The government again moved to dismiss [the case…]. While the briefing was in progress, a telephone call came into the court staff saying that a federal agent was on his way from Washington to San Francisco to show the judge confidential records about this case, all to be relied upon by the government in support of its motion to dismiss (but not to be disclosed to the other side [Ibrahim’s lawyers]). The officer would take back the records after the judge reviewed them, and would leave no record behind of what he had shown the judge.

To the great credit of Judge William Alsup, he refused this introduction of secret evidence into the case. But the idea that secret evidence would be introduced and then withdrawn from a court case by the government without disclosure to the opposition lawyers is deeply corrosive to our adversarial court system. Furthermore, it raises a troubling question: has the Department of Homeland Security used this tactic successfully in the past?

I’ve had an interest in the growing, secret power of the national security state for years. It is one of the most important changes to the US system in our lifetimes. But it has always seemed like a theoretical problem; the national security state threatens people unlike me, perhaps of different religion and social class. But reading about Rahinah Ibrahim’s case, and realizing that she could very easily have been my classmate or neighbor, is a reminder of the scope of the problem we face. It highlights the core problem of unchecked executive power: when the government has the power to punish, detain, and kill without judicial review, the distinction between the guilty and the innocent is lost.
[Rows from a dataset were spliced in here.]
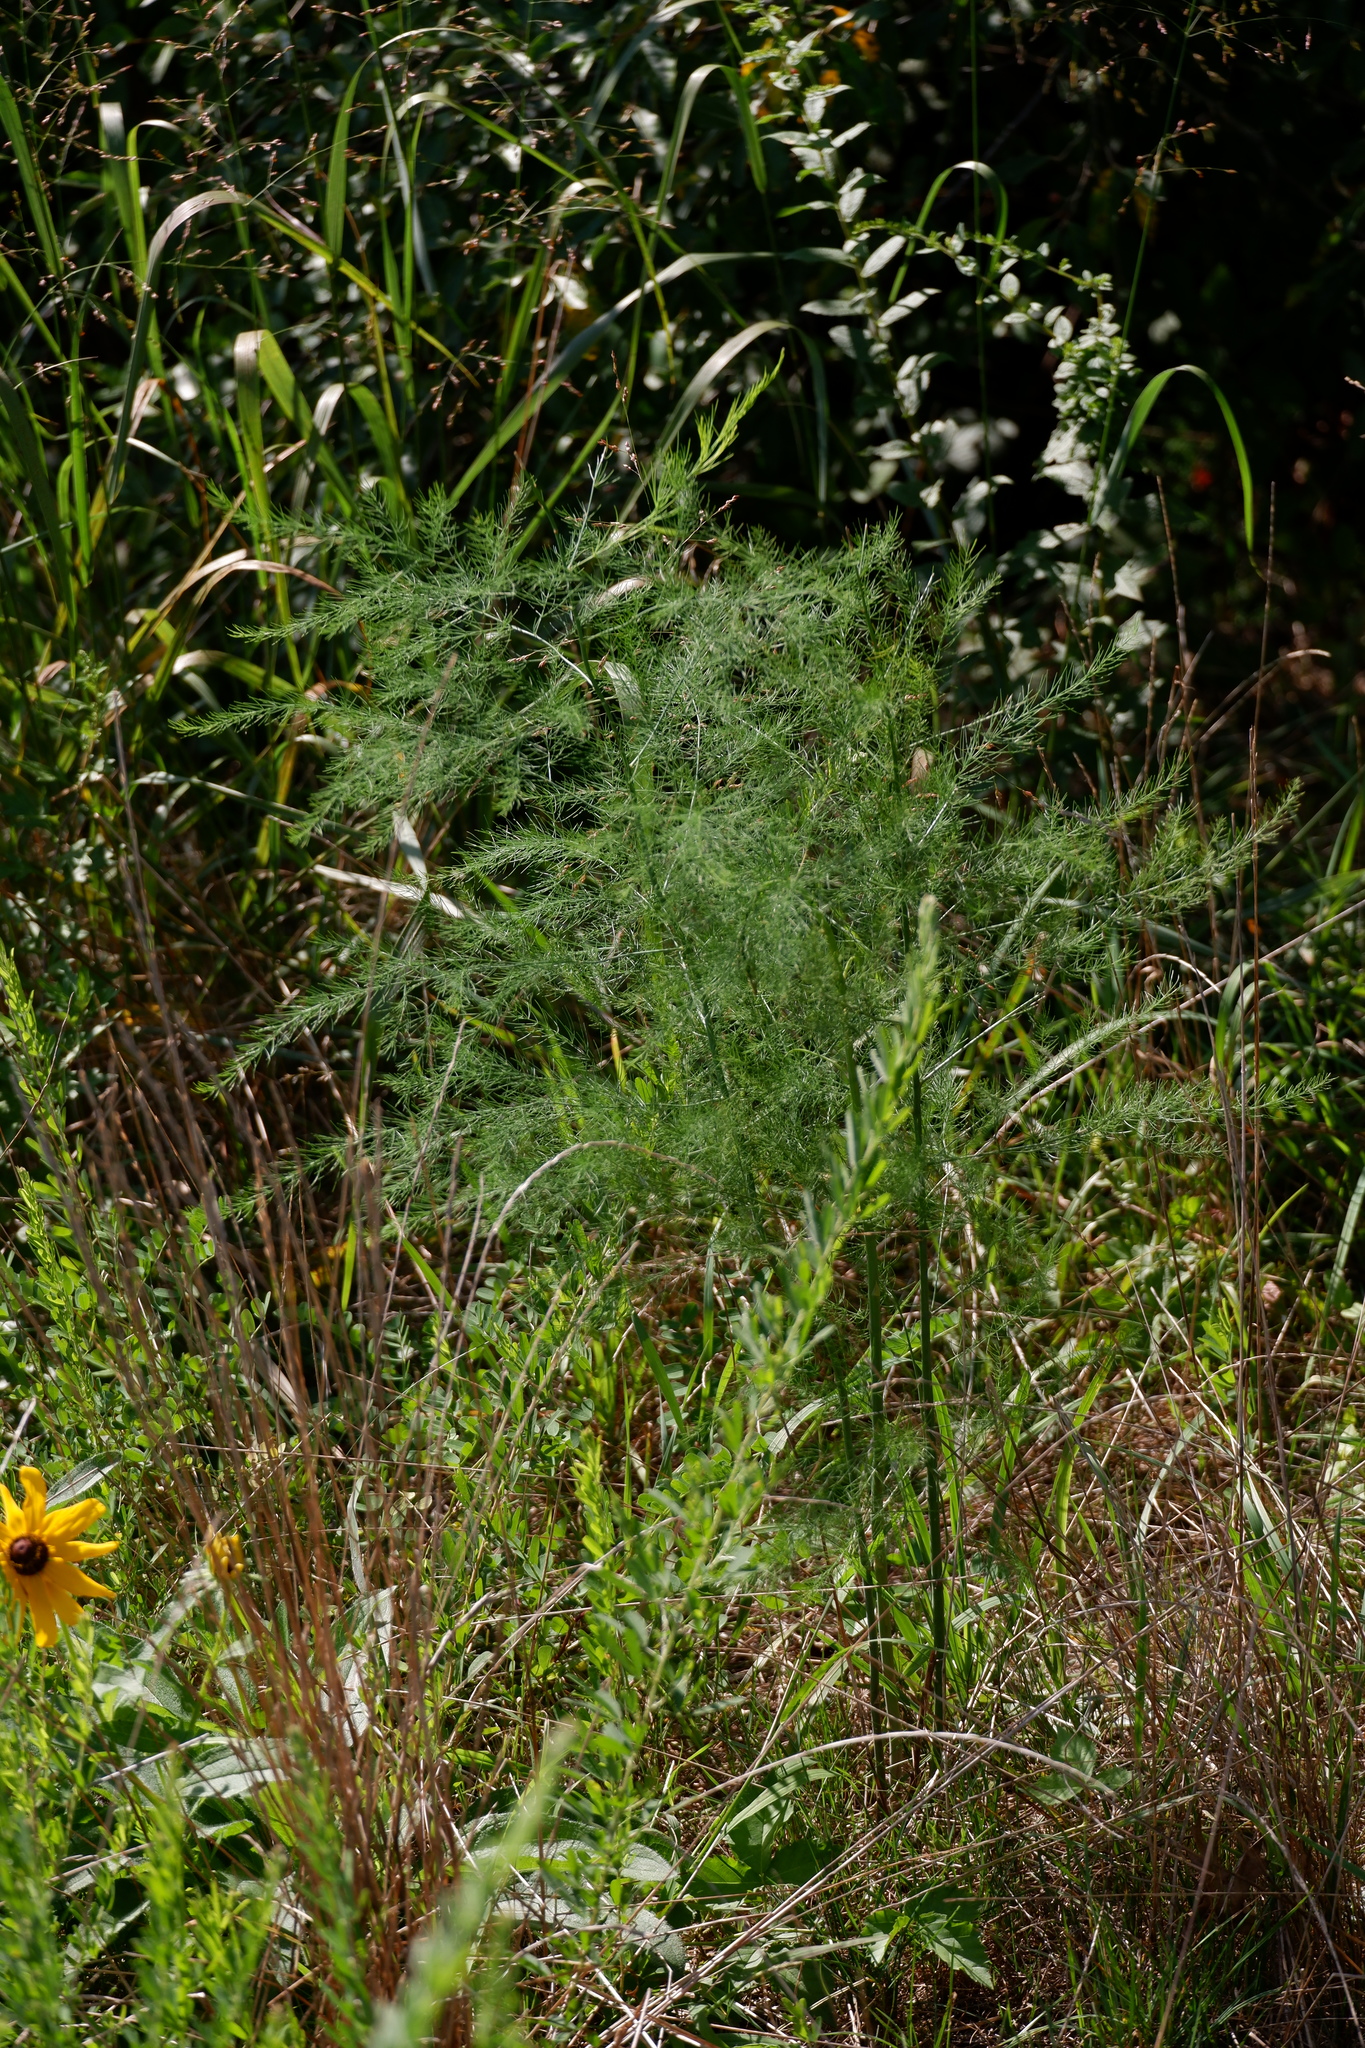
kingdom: Plantae
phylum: Tracheophyta
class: Liliopsida
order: Asparagales
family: Asparagaceae
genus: Asparagus
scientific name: Asparagus officinalis
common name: Garden asparagus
All of us are at risk, and we have no recourse to the unbiased arbitration of the judiciary.

In his inaugural address, President Obama gave lip service to making it easier for foreign students to study in the US, saying “Our journey is not complete until we find a better way to welcome the striving, hopeful immigrants who still see America as a land of opportunity, until bright young students and engineers are enlisted in our workforce rather than expelled from our country.” The No-Fly list is a product of the executive branch. President Obama has the power to change these destructive practices that undermine the personal security of visiting students. Reforming the no-fly list would be a good first step in making people from around the world feel welcome on U.S. soil.

 

Lewis Marshall is a Ph.D. student in Chemical Engineering. He is the former president of Atheists, Humanists, and Agnostics @ Stanford.